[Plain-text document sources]
################
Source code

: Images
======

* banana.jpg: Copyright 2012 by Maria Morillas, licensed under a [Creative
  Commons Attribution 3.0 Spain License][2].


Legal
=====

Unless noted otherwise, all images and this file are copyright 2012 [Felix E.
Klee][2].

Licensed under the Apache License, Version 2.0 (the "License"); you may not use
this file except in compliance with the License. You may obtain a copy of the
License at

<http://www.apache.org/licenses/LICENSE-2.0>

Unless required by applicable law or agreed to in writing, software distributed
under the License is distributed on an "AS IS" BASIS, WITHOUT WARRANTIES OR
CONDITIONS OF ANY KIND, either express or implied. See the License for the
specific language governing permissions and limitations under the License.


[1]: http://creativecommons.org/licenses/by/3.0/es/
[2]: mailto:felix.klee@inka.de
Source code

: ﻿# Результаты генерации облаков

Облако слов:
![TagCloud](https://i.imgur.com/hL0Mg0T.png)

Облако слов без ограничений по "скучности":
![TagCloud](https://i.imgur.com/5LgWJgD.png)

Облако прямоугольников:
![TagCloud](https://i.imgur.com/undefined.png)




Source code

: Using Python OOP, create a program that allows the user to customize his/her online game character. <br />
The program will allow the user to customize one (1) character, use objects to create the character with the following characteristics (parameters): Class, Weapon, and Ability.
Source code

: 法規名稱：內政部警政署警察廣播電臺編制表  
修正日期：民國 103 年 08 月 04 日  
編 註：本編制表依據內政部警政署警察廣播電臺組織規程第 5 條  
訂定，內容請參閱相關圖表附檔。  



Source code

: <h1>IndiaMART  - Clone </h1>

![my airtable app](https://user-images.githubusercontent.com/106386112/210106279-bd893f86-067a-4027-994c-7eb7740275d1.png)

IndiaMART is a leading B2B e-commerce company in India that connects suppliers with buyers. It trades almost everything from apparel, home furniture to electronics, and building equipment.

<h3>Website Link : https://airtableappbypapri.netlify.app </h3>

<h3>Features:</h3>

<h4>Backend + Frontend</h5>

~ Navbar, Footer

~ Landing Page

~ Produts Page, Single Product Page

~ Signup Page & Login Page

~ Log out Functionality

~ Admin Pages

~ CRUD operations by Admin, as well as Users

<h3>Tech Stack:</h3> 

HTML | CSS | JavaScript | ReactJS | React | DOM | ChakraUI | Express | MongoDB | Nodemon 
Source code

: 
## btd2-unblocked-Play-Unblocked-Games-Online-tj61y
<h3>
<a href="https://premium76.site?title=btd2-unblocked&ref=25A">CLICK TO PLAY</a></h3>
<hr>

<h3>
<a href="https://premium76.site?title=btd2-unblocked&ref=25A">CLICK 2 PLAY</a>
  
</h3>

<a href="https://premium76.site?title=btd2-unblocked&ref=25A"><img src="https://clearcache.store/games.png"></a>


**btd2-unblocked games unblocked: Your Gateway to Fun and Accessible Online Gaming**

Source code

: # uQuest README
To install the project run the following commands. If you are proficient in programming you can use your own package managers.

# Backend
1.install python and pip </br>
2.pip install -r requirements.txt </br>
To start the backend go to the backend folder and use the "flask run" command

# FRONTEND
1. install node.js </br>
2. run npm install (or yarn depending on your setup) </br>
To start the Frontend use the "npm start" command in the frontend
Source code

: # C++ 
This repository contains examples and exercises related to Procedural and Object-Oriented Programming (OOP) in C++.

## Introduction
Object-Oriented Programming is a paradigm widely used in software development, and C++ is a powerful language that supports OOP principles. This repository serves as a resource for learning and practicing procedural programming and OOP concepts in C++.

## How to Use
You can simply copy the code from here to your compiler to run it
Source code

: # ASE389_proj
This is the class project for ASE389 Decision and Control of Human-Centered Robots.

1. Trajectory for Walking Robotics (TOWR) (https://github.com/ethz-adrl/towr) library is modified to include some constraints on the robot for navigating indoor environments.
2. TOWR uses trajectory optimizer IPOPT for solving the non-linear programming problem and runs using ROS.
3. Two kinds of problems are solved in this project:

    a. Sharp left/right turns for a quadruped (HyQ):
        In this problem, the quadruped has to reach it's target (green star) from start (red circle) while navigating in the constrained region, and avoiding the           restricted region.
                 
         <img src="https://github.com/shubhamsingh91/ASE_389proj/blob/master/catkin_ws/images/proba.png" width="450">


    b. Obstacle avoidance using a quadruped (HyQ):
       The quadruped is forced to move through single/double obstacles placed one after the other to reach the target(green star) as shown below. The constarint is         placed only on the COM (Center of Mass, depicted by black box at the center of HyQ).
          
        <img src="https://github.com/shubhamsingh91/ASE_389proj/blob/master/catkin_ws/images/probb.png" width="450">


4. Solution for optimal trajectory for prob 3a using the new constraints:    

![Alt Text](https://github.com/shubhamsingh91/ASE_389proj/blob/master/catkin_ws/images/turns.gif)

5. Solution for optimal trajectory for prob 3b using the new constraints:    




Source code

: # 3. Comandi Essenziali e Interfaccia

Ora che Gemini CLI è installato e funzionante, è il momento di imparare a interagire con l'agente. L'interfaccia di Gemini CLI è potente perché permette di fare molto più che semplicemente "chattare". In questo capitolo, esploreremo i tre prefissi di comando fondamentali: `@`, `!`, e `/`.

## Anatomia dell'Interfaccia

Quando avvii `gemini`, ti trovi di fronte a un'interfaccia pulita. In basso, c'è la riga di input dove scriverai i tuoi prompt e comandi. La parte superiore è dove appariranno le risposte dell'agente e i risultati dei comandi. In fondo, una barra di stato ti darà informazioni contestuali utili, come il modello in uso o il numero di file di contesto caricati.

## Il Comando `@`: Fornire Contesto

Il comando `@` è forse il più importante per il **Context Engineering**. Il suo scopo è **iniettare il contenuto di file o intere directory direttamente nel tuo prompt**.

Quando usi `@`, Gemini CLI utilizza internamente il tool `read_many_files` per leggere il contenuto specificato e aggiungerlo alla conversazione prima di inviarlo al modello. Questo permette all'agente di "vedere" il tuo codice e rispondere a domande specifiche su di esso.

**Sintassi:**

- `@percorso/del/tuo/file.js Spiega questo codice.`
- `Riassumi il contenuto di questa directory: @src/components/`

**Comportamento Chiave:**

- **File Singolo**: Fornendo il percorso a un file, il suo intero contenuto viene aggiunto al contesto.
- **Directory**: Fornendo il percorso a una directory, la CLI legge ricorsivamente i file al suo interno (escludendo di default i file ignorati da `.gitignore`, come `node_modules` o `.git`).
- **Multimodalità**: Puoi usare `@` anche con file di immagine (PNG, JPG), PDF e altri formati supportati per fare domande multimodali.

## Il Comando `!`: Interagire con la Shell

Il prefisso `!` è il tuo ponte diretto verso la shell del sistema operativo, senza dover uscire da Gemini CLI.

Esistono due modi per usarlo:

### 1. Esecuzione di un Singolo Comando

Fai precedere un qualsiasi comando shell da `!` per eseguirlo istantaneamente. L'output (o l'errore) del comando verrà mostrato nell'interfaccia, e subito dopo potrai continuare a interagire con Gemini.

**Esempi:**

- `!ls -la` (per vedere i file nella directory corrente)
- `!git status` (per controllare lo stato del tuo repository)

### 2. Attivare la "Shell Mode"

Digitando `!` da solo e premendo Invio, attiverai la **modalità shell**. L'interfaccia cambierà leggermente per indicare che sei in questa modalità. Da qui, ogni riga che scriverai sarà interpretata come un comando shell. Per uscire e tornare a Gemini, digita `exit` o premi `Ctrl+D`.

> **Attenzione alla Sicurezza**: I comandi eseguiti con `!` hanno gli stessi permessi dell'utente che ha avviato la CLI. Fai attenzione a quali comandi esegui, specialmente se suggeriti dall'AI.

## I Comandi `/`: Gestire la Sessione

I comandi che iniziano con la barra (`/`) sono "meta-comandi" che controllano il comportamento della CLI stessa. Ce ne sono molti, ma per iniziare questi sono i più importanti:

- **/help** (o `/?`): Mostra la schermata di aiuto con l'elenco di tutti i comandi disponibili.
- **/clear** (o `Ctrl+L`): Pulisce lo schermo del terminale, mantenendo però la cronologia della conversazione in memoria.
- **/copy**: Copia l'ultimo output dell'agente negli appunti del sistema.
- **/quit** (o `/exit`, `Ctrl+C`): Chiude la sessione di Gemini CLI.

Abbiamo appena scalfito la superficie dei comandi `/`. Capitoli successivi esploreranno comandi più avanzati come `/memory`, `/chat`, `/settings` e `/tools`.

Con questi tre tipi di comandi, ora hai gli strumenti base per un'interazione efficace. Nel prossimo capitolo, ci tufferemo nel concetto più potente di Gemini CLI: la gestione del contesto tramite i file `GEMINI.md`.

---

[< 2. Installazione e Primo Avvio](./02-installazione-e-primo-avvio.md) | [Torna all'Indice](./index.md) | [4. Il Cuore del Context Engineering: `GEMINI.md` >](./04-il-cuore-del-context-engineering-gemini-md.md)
################
Reproduce verbatim the part of the records that opens with the line containing "## I Comandi" and closes with the line containing "I comandi che", including both of those lines.

## I Comandi `/`: Gestire la Sessione

I comandi che iniziano con la barra (`/`) sono "meta-comandi" che controllano il comportamento della CLI stessa. Ce ne sono molti, ma per iniziare questi sono i più importanti:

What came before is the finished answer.